Que detestável mistura de coisas totalmente incoerentes umas com as outras!”23
f. A única base escriturística para essa teoria é Ap 20.1-6, depois de se ter despejado
aí um conteúdo veterotestamentário. É uma base muito precária, por várias razões. (1) esta
passagem ocorre num livro eminentemente simbólico e é reconhecidamente muito obscura,
como se pode inferir das diferentes interpretações dela feitas. (2) A interpretação literal
desta passagem, como dada pelos premilenistas, leva a uma conceituação que não
encontra suporte em nenhum outro lugar da Escritura, mas é até contraditada pelo restante
do Novo Testamento. Esta é uma objeção fatal. Uma boa exegese requer que as
passagens obscuras da Escritura sejam lidas à luz doutras mais claras, e não vice-versa.

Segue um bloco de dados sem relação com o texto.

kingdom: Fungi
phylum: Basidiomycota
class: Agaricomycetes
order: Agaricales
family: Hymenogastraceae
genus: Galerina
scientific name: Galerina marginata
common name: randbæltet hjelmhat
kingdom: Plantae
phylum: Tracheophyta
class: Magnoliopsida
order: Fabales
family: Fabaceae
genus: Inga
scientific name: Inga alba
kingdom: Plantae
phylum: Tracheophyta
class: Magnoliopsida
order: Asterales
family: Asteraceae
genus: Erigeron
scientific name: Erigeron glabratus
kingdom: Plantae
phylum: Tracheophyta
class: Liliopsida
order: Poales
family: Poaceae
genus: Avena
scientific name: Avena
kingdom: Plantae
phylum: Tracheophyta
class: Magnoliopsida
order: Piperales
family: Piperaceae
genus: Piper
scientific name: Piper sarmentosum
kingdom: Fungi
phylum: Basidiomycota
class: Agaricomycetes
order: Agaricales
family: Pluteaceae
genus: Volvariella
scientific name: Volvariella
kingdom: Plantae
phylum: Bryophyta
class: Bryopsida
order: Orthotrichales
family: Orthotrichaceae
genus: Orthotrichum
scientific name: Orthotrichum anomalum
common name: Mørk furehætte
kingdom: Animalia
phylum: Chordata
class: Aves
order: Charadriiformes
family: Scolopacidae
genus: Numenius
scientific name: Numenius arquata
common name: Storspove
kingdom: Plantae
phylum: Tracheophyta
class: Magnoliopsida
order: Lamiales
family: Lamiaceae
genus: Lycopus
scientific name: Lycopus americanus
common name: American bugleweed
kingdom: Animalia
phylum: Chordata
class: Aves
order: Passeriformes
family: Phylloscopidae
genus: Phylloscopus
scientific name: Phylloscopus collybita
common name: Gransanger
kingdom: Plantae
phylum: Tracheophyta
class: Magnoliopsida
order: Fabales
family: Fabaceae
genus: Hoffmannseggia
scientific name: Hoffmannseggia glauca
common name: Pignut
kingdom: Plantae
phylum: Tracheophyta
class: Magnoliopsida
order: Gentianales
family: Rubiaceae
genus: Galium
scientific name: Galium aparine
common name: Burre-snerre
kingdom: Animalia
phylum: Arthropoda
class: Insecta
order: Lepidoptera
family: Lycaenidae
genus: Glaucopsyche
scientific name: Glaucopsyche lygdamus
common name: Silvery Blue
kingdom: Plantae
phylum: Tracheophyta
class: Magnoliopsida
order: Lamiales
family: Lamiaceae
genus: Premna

(3) Mesmo a interpretação literal dos prémilenistas não é coerentemente literal, pois
entende a corrente do versículo 1 e também, conseqüentemente, a prisão do versículo 2
figuradamente, muitas vezes concebe os mil anos como um longo mas indefinido período,
e transforma as almas do versículo 4 em santos ressurretos. (4) Estritamente falando, a
passagem não diz que as classes referidas (os santos mártires e os que não adoraram a
besta) ressuscitaram dos mortos, mas simplesmente que viveram e reinaram com Cristo. E
se declara que este viver e reinar com Cristo constitui a primeira ressurreição. (5) Não há
absolutamente nenhuma indicação nestes versículos de que Cristo e os Seus santos estão
exercendo governo na terra. À luz de passagens como Ap 4.4 e 6.9, é muito mais provável
que a cena se passa no céu. (6) Também merece nota que a passagem não faz menção
nenhuma da Palestina, de Jerusalém, do templo e dos judeus, os cidadãos naturais do
reino milenar. Não há nenhuma insinuação de que esses elementos estejam de algum
modo relacionados com este reinado de mil anos. Para uma interpretação minuciosa desta
passagem, do ponto de vista amilenista, remetemos o leitor a Kuyper, Bavinck, De Moor,
Dijk, Greydanus, Vos e Hendriksen.
B. Pós-Milenismo
A posição do pós-milenismo é completamente oposta à tomada pelo premilenismo,
respeitante à data da segunda vinda de Cristo. Ele afirma que o retorno de Cristo será
depois do milênio, que se pode esperar para durante e no fim da dispensação do
Evangelho. Imediatamente após, Cristo virá para introduzir a ordem eterna de coisas. Na
22 The Last Things, pg. 88. 23 The Second Advent, p. 384.
discussão do pós-milenismo será necessário distinguir duas formas da teoria, uma das
quais espera que o milênio será realizado pela influência sobrenatural do Espírito Santo, e
a outra espera que ele advirá por um processo natural de evolução.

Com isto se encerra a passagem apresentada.